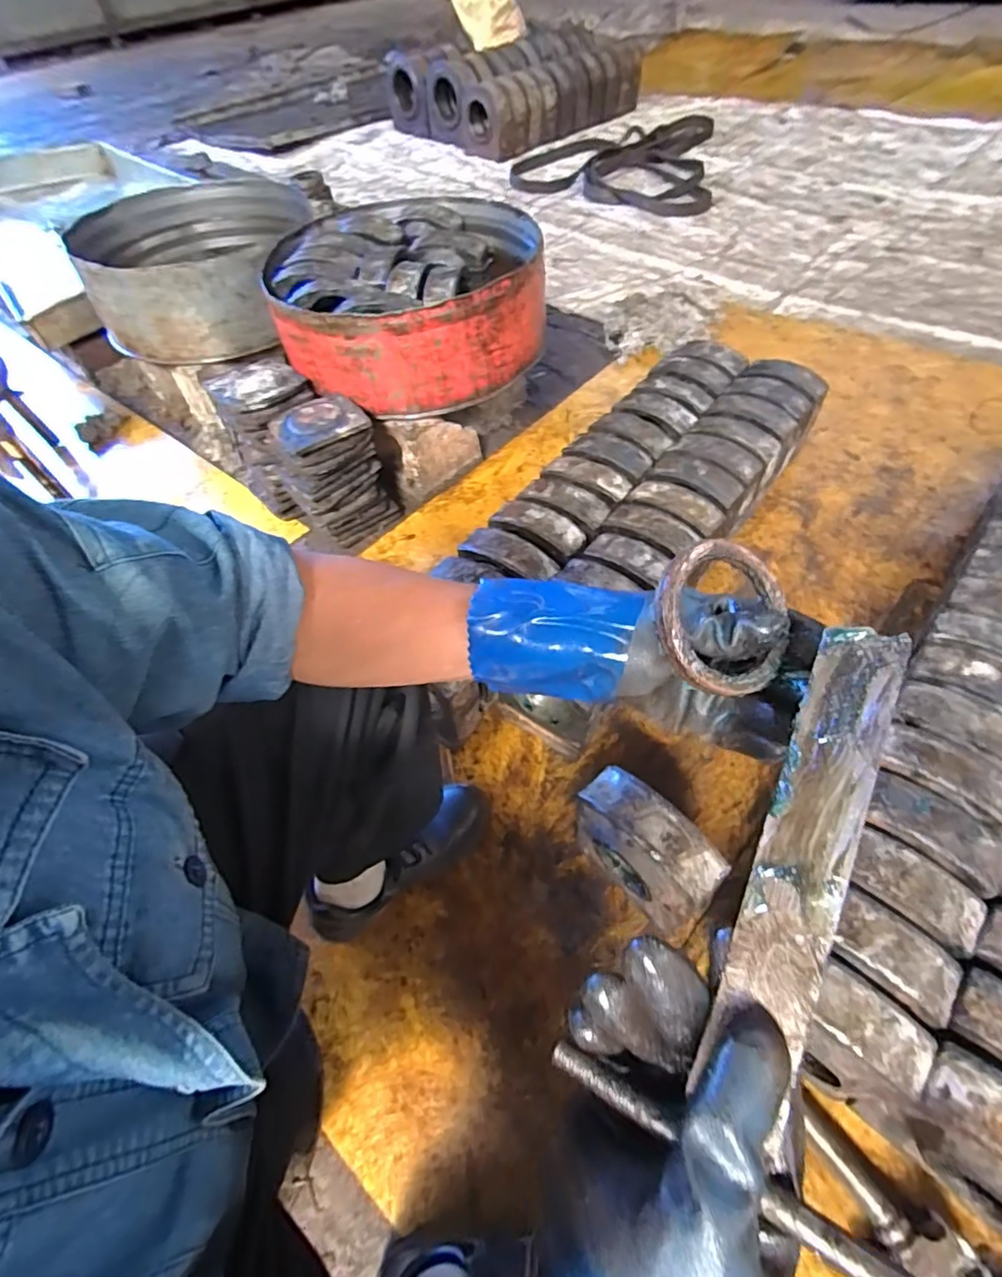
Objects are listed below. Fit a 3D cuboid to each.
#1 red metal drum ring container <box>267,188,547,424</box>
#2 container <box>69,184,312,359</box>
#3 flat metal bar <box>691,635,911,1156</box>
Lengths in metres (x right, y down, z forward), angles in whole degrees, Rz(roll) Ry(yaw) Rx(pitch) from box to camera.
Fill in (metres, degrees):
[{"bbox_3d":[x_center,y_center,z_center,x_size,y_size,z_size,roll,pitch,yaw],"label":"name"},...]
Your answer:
[{"bbox_3d":[-0.186,-0.725,1.233,0.542,0.195,0.519,-13,54,-5],"label":"red metal drum ring container"},{"bbox_3d":[-0.761,-0.934,1.438,0.513,0.199,0.590,-9,53,-2],"label":"container"},{"bbox_3d":[0.143,0.083,0.261,0.034,0.012,0.187,20,77,17],"label":"flat metal bar"}]

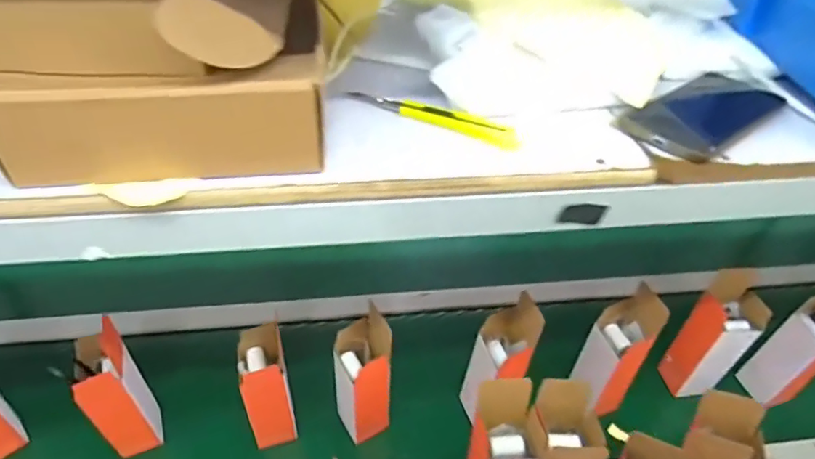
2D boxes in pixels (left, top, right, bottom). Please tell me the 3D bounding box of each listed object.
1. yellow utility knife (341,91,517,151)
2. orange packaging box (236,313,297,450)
[{"bbox_3d":[0.021,-0.094,0.442,0.148,0.011,0.017,19,45,15],"label":"yellow utility knife"},{"bbox_3d":[-0.198,0.223,0.747,0.059,0.154,0.092,-9,45,-15],"label":"orange packaging box"}]

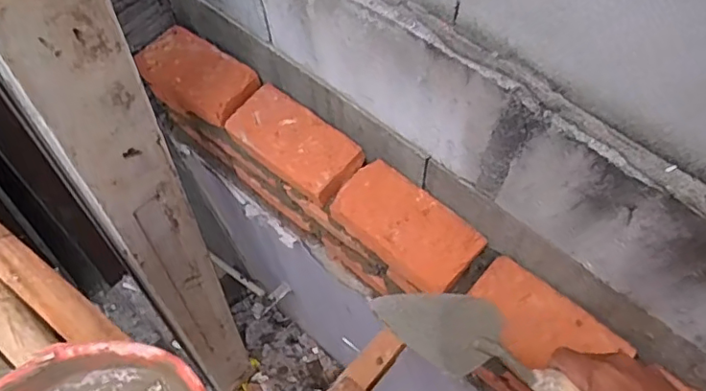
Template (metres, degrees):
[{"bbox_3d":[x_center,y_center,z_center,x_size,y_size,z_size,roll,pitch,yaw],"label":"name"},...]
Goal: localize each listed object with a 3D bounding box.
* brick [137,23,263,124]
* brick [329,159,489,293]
[{"bbox_3d":[-0.261,-0.197,0.953,0.216,0.060,0.111,36,70,19],"label":"brick"},{"bbox_3d":[0.072,0.042,0.782,0.203,0.045,0.109,38,71,19],"label":"brick"}]

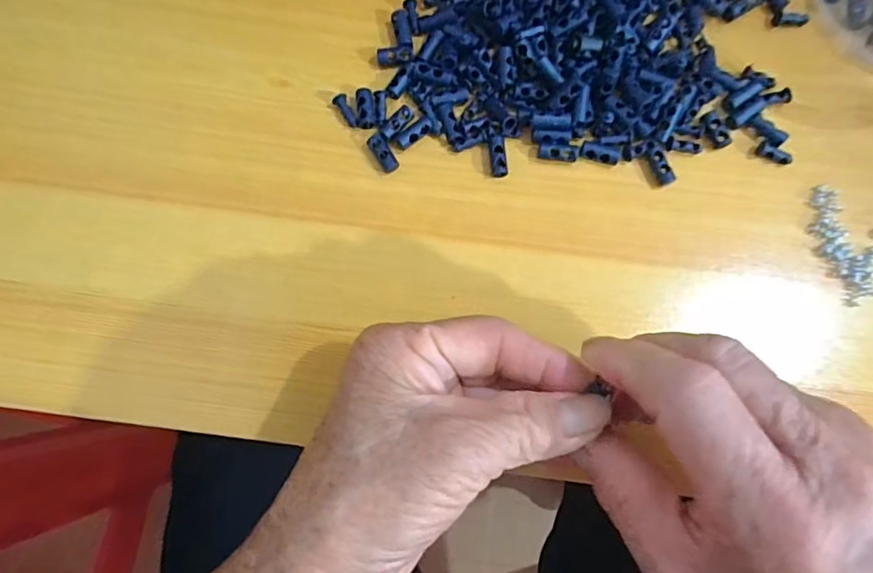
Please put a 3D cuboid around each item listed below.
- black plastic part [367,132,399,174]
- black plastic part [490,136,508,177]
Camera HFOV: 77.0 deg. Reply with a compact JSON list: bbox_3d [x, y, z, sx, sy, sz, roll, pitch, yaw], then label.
[{"bbox_3d":[-0.025,-0.063,0.261,0.009,0.005,0.019,-33,82,-7],"label":"black plastic part"},{"bbox_3d":[0.030,-0.061,0.260,0.008,0.006,0.018,-6,80,-2],"label":"black plastic part"}]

□ □ □ □ □ □ □

### WHAT THIS TASK INVOLVES
Report every line of the data above that contains the string "right" by copying it in full.

### ANSWER BOX
Lengths in metres (x right, y down, z forward), angles in whole degrees, Rz(roll) Ry(yaw) Rx(pitch) from box to camera.
2D boxes in pixels (left, top, right, bottom). Please tell me the 3D bounding box of each listed object.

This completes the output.